Ultimately, of course, some up-front work could yield a bigger pay-off down the road, by reducing the load on the network, reducing the time they spend squabbling with other ISPs about being blocked as spammers, and so on. Sadly, American business these days is not known for taking a view beyond the current fiscal quarter.
> I wonder but does Comcast have any alternate smtp
> ports that our email clients can use now?
To repeat, as long as you're connected to Comcast's network, and routing your email through smtp.comcast.net, your client can continue to use port 25, even with a so-called "port 25 block" in place. It would have no effect on your email client.
And of course, if you want to use SSL, you can use port 465.

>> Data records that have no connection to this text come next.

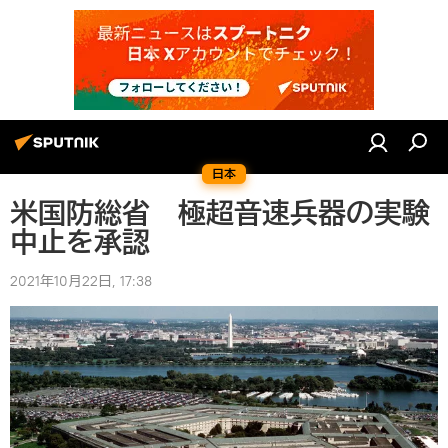
日本
米国防総省 極超音速兵器の実験
中止を承認
2021年10月22日, 17:38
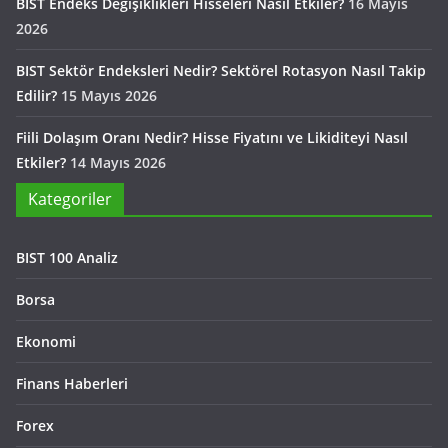
BIST Endeks Değişiklikleri Hisseleri Nasıl Etkiler?
16 Mayıs
2026
BIST Sektör Endeksleri Nedir? Sektörel Rotasyon Nasıl Takip
Edilir?
15 Mayıs 2026
Fiili Dolaşım Oranı Nedir? Hisse Fiyatını ve Likiditeyi Nasıl
Etkiler?
14 Mayıs 2026
Kategoriler
BIST 100 Analiz
Borsa
Ekonomi
Finans Haberleri
Forex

> To repeat, as long as you're connected to Comcast's
> network, and routing your email through
> smtp.comcast.net, your client can continue to use
> port 25, even with a so-called "port 25 block" in
> place. It would have no effect on your email
> And of course, if you want to use SSL, you can use
> port 465.
I was wanting to test a theory using an alternate port besides 25!
It's WAYYYY past time to implement port 25 blocking.
I suspect that Comcast has a LOT of their business customers IPs mixed in with the IPs handed out to cable modem users. Hence, blanket port 25 blocking would block them also. I cannot think of any other reason why this was not implemented a loooong time ago.
I'll say it again that I really appreciate that Comcast hasn't blocked port 25 connections to off-network IPs like many of the other ISPs have.
I pay for internet access, not internet filtering. If I wanted a filtered internet, there are other services that I could use (like AOL, among many others).
However, I know that Comcast is under customer and industry pressure to block outbound port 25 connections. While I'd rather have no blocking at all, I know that Comcast might be forced into a business decision eventually.
So, should this happen, I would like to recommend that Comcast handle this in the same way that they handle heavy e-mail senders ... that any restriction is something that can be lifted on an account-by-account basis by customer request.
> So, should this happen, I would like to recommend
> that Comcast handle this in the same way that they
> handle heavy e-mail senders ... that any
> restriction is something that can be lifted on an
> account-by-account basis by customer request.
Given the way that Comcast's business customers use their connections, they'll have to provide for case-by-case exceptions. I just hope that if they do block port 25, they'll be willing to grant exceptions to residential users, as well as business users. Most of us wouldn't need it, but those who do, really do!